The old system is, to many teachers and schools, the current grading system. Local districts set grading policies and in JCPS and most Kentucky school districts that includes traditional practices that aren’t aligned with standards-based learning.

But when Kentucky adopted the new Unbridled Learning accountability system it shifted the way we were meant to think about education.

It’s not only important students memorize material and pass tests, but they must be able to think critically and show they can use that knowledge in practice, thus meeting certain standards set out by the ‘common core‘ and others like Advanced Placement.

The way most teachers grade nationwide does not reflected that.

“Standards-base grading is trying to get away from just a collection of points that add up to some total, to does a child know what they’re doing in this topic and is ready and successful to move on,” says Erin Schneider, a math teacher at Atherton High School.

There are several challenges to moving to standards-based learning—available resources and time for professional development, for example—but many JCPS teachers are trying to figure out how standards-based learning will factor into their grading.

“Does a student who never does his homework, should he fail?” asks Schneider.

The answer for some teachers is, "No" — if the student shows a level of competency through other measures.
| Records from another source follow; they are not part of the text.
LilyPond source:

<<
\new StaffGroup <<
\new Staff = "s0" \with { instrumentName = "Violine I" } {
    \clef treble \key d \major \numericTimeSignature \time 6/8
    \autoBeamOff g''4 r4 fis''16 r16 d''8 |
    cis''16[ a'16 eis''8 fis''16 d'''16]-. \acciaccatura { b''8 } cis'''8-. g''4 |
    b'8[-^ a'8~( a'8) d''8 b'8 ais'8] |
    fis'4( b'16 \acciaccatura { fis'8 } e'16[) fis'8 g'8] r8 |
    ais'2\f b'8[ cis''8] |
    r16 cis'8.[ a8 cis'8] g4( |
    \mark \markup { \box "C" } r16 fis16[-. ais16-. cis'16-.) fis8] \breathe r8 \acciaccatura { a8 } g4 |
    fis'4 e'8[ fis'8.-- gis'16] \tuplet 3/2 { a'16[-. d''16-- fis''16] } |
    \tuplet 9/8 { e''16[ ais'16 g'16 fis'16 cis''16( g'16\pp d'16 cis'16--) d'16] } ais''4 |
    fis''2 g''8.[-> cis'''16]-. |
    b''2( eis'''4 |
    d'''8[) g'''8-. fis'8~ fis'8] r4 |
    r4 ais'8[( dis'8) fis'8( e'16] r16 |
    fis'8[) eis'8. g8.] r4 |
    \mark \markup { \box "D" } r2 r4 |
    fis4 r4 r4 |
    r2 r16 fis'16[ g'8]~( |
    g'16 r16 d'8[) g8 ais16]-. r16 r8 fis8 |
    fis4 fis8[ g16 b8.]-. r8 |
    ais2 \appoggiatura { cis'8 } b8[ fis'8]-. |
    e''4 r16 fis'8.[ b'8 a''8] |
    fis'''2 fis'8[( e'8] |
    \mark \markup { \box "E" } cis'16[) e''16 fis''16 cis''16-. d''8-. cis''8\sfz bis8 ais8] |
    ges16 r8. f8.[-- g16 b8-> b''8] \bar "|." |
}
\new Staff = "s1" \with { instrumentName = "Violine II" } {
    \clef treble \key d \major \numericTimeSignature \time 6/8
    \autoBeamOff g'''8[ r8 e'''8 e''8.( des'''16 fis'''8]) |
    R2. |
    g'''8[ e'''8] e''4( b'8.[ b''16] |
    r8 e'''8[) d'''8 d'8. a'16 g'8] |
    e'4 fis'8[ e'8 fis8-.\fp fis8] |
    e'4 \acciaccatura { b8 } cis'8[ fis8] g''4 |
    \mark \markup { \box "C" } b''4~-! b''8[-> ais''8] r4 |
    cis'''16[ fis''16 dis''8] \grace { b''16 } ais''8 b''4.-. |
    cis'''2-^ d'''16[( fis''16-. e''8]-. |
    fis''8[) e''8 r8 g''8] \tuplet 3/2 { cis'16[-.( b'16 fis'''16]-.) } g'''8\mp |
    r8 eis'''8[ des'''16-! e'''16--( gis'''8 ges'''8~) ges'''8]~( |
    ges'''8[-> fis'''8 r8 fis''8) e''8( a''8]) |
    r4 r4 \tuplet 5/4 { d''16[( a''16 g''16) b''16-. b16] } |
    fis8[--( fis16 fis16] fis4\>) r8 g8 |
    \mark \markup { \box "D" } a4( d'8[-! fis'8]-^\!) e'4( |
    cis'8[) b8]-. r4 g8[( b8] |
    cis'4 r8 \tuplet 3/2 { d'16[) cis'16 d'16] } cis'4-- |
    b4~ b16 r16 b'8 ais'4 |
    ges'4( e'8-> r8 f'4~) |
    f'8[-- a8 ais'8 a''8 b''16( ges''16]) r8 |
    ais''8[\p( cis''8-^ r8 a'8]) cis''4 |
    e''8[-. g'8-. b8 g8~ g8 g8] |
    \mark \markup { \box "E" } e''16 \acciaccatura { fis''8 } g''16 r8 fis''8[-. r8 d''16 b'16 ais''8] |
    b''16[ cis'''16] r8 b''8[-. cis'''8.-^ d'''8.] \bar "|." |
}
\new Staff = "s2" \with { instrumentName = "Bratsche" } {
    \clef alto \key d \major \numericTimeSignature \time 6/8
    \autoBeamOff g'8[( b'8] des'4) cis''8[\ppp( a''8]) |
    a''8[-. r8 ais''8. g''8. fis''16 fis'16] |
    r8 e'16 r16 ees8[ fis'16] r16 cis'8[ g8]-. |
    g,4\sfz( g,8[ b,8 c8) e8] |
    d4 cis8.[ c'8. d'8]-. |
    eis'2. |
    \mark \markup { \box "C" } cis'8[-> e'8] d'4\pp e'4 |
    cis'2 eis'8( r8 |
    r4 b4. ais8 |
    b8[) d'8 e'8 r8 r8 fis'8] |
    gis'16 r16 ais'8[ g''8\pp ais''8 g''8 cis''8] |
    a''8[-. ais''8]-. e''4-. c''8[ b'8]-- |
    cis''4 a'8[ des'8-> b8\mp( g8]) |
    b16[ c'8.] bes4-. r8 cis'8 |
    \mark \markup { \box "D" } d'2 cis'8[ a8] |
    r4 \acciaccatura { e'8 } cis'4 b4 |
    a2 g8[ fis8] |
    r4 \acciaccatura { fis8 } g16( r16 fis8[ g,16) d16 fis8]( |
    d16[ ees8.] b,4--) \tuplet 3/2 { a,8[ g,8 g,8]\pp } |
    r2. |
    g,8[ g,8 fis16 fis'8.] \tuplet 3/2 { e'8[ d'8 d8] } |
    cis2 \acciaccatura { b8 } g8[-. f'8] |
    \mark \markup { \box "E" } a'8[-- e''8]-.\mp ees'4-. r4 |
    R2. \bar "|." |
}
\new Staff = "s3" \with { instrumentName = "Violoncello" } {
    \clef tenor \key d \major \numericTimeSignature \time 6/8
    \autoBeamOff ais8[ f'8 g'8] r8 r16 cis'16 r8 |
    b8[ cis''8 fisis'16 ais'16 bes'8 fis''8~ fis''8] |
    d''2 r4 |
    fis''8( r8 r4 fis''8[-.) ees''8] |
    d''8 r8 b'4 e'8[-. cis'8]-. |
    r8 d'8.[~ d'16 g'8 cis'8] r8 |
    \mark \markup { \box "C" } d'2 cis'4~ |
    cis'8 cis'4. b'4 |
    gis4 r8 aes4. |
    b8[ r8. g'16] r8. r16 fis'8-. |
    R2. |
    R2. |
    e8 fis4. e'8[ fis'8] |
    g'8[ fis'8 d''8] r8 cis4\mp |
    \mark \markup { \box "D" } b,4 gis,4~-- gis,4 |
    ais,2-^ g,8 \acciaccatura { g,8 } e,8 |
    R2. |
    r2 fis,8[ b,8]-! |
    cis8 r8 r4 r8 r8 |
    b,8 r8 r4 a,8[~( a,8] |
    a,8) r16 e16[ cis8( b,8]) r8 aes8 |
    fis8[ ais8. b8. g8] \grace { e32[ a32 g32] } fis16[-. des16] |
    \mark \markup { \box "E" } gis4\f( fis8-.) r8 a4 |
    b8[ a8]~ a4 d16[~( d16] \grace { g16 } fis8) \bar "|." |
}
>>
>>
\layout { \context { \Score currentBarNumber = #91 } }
But a student’s grade could have a different meaning depending on the school and depending on the teacher.

Brown English teacher Deidre Grassi is among several JCPS teachers who say she is trying to adopt a more standards-based approach to her grading. She acknowledges this could change which students are successful and she says parents must buy in to the concept.

“Traditionally, their student has been an A student because they’ve done all the work and turned it in on time. Now with standards-based [grading], they might be a C or D student because they’re not hitting that standard at the level that we have,” she says.

University of Kentucky professor Thomas Guskey is a national expert in standards-based grading and is working with educators in other states like Minnesota who are interested in moving that direction.

A few years ago, three Kentucky school districts worked with Guskey to offer parents both traditional and standards-based report cards. Then, they surveyed the parents asking them to choose.

“We’re going to send you only one, but you get to pick. Whichever one you want is the one we’ll keep sending you,” he says. “All the parents chose the new one.”

In a 2011 report titled “Grades That Mean Something” Guskey says teachers in the three school districts that piloted the new grading system were “nearly unanimous in agreeing that the standards-based reports provided better and clearer information, and that families found them easy to understand.”

Guskey says standards-based report cards offer parents more detailed information and better communicates what a student knows.

It can also include separate grades for homework, and other measurements without combining those into a single grade. Guskey says several other countries are already doing this and he says their teachers report it's actually less work on the teacher. But in Guskey's report he does note teachers surveyed said that the report cards did require more time.

To give a sense of how standards-based grading works, teachers could give a student a one if they're “struggling" to meet a certain standard or a four if the student shows “exemplary” knowledge of the standard. Teachers can average the scores at the end of the grading period to get the final grade.

But Guskey says tradition in the U.S. has held strong over nearly a century, which has made change difficult.

“My dad was recently going through his attic and found my grandmothers report card and that looks so similar I was shocked," he says.

The Kentucky Department of Education is supporting new efforts led by Guskey to develop a new standards-based grading system. There are now 20 districts that have shown an interest in piloting the report cards. Guskey says this includes new technology to replace the state’s online grading program, which he calls antiquated.

In the 2011 report, Guskey writes of the project, “we hope this will provide the basis for statewide implementation in three to five years.”